The following specific rules apply:
Pipelets must not make any assumptions about the environment they are used in. To be reusable across different projects, a pipelet must not make any assumptions about the UI that triggers the pipelet's execution. To be reusable in job- or web service-driven implementations, a pipelet must not even assume that there is an HTTP request triggering the pipelet.
It is therefore forbidden for pipelets to directly access HTTP form data stored in the pipeline dictionary.

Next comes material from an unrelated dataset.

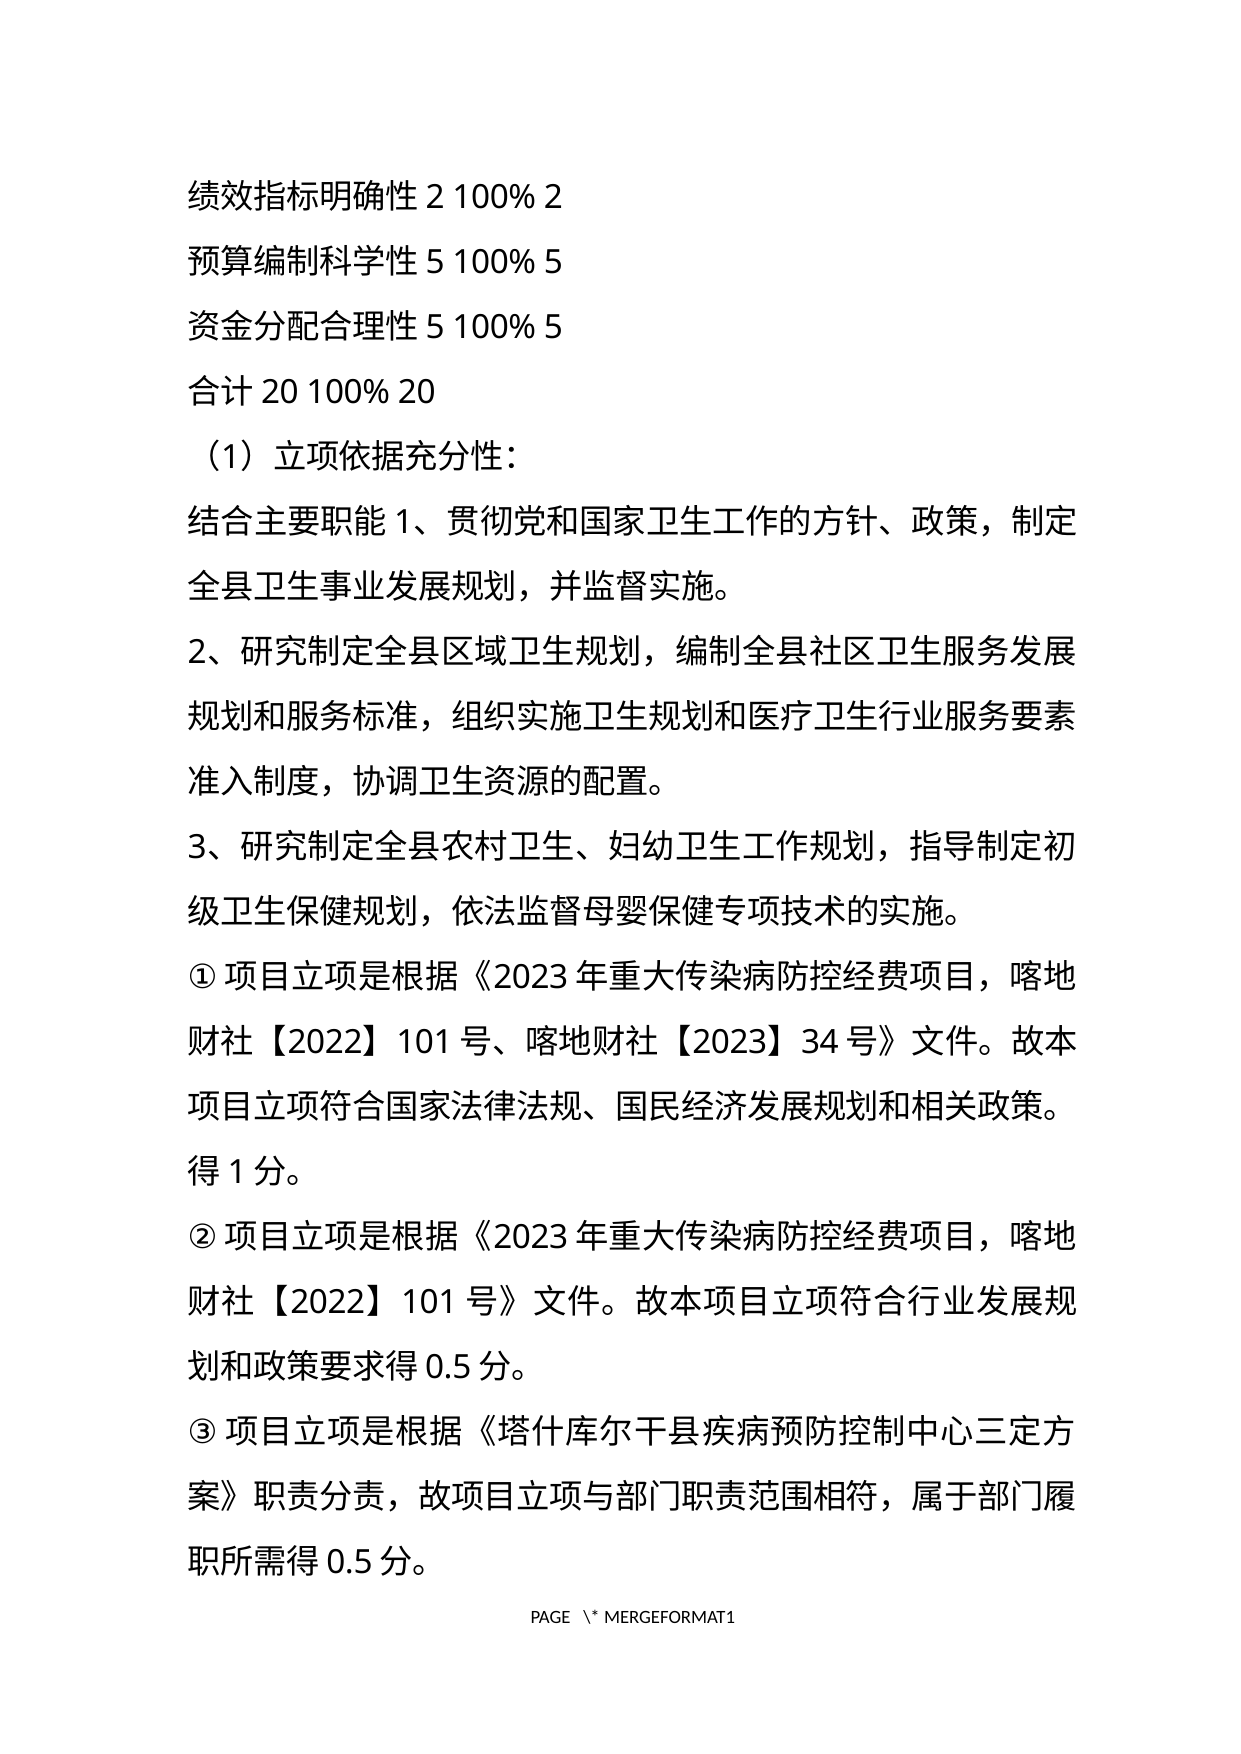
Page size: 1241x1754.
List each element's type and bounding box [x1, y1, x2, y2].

text [187, 162, 1078, 1592]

The following pipeline dictionary API calls should not be used:
Iterator createFormKeyIterator() Iterator createFormPrefixedKeyIterator() String getFormValue(String) String getFormValues(String) void removeFormValues(String) void setFormValue(String,String) void setFormValues(String,String)
When implementing pipelines for an HTTP/HTML based application, the following form handling utility pipelets should be used to access the form data and provide it in a controlled way for all other pipelets.
GetFormSelection GetFormRecord CreateWebForm GetWebForm UpdateWebForm ValidateWebForm UpdateClipboard GetClipboard
A consistent handling of errors across different pipelets is another important aspect of our pipelet API. The following basic rules apply:
PipeletExecutionException
in case a required input parameter is not available in the pipeline dictionary.PipelineInitializationException
in case a required configuration parameter is not available.RemoteException, RuntimeExceptions
and Throwable
in their execution body.CreateException, FinderException, RemoveException
and any other custom business exceptions (in case these exceptions are declared at the manager level) by using the error exit (if the pipelet declares one).To decide whether a certain pipelet should declare an error exit at all, refer to the discussion in the pipelet naming scheme section ( #Pipelet Naming).
Even though pipelets often need to indicate detailed error information by storing certain error codes in the pipeline dictionary, this style guide does not provide a naming scheme for error codes, since this is an issue that needs to be addressed and better supported by the platform. In the meantime, error codes should be avoided (if possible) within pipelets. Instead use utility pipelets like SetDictionaryValue
that should be connected to the error exit of pipelets to record a custom error code. Note that this only works for pipelets that can experience only one error situation. If it is required to return an error code from the pipelet, you should declare an output parameter ErrorCode
and return a human-readable error name.